We can fine-tune the LLM for a specific use case with domain-specific data so that it learns something new.
Instead of fine-tuning the model’s billions of parameters, we can leverage PEFT instead, Parameter-Efficient Fine-Tuning. As the name implies, it is a subfield that focuses on efficiently fine-tuning an LLM with as few parameters as possible.
One of the most often used methods to do so is called Low-Rank Adaptation (LoRA). LoRA finds a small subset of the original parameters to train without having to touch the base model.
These parameters can be seen as smaller representations of the full model where only the most important or impactful parameters are trained. The beauty is that the resulting weights can be added to the base model and therefore saved separately.
Fine-Tuning Llama 2 with AutoTrain
The process of fine-tuning Llama 2 can be difficult with the many parameters out there. Fortunately, AutoTrain takes most of the difficulty away from you and allows you to fine-tune in only a single line!
We’ll start with the data. As always, it is the one thing that affects the resulting performance most!
We are going to make the base Llama 2 model, a chat model, and we will use the OpenAssistant Guanaco dataset for that:
import pandas as pd from datasets import load_dataset # Load dataset in pandas dataset = load_dataset("timdettmers/openassistant-guanaco") df = pd.DataFrame(dataset["train"][:1000]).dropna() df.to_csv("train.csv")
This dataset has a number of question/response schemes that you can train Llama 2 on. It differentiates the user with the ### Human tag and the response from the LLM with the ### Assistant tag.
We are only going to take 1000 samples from this dataset for illustration purposes but the performance will definitely increase with more quality data points.
NOTE: The dataset will need a text column which is what AutoTrain will automatically use.
The training in itself is extremely straightforward after installing AutoTrain with only a single line of code:
autotrain llm --train \ --project_name Llama-Chat \ --model abhishek/llama-2-7b-hf-small-shards \ --data_path . \ --use_peft \ --use_int4 \ --learning_rate 2e-4 \ --num_train_epochs 1 \ --trainer sft \ --merge_adapter
There are a number of parameters that are important:
data_path: The path to your data. We saved a train.csv *locally with a *text column *that AutoTrain will use during training.*
model: The base model that we are going to fine-tune. It is a sharded version of the base model that allows for easier training.

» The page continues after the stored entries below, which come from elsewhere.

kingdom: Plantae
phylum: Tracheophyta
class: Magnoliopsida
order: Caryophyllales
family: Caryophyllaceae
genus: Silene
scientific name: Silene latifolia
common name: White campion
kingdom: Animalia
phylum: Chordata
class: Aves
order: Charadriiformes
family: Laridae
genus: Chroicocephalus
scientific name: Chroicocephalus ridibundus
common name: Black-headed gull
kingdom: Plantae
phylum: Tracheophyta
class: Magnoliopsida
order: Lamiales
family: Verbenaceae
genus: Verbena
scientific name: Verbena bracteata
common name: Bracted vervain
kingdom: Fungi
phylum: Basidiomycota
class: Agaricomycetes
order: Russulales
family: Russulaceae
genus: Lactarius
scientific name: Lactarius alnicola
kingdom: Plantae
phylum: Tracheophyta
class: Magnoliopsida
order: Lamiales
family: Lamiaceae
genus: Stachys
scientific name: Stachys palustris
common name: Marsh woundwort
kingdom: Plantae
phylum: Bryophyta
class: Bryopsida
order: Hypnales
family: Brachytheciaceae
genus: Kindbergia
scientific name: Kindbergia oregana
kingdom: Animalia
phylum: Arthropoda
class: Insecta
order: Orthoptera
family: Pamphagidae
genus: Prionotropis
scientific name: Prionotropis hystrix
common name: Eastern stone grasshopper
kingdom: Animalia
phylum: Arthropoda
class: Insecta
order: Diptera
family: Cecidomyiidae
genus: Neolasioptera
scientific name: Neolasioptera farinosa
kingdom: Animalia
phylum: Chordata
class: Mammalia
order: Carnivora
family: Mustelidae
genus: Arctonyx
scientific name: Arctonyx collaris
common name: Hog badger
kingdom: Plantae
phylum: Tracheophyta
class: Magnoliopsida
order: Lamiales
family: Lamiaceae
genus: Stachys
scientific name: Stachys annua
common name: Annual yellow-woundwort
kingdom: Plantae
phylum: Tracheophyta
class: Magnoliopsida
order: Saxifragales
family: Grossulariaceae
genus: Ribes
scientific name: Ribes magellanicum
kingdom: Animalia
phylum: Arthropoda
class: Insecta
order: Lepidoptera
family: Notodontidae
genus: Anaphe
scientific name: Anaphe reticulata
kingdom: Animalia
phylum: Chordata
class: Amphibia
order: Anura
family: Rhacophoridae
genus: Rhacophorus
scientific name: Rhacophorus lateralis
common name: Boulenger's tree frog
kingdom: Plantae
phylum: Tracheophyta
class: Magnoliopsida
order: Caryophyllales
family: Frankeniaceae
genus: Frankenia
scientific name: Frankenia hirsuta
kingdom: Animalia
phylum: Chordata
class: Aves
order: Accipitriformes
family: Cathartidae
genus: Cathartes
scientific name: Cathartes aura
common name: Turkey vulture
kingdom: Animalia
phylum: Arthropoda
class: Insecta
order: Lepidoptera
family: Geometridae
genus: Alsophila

use_peft & use_int4: The parameters enable the efficient fine-tuning of the model which reduces the VRAM that is necessary. It leverages, in part, LoRA.
merge_adapter: To make it easier to use the model, we will merge the LoRA together with the base model to create a new model.
And that is it! Fine-tuning a Llama 2 model this way is incredibly easy and since we merged the LoRA weights with the original model, you can load in the updated model as we did before.
🔥 TIP 🔥 Although fine-tuning in one line is amazing, it is very much advised to go through the parameters yourself. Learning what it exactly means to fine-tune with in-depth guides helps you also understand when things are going wrong.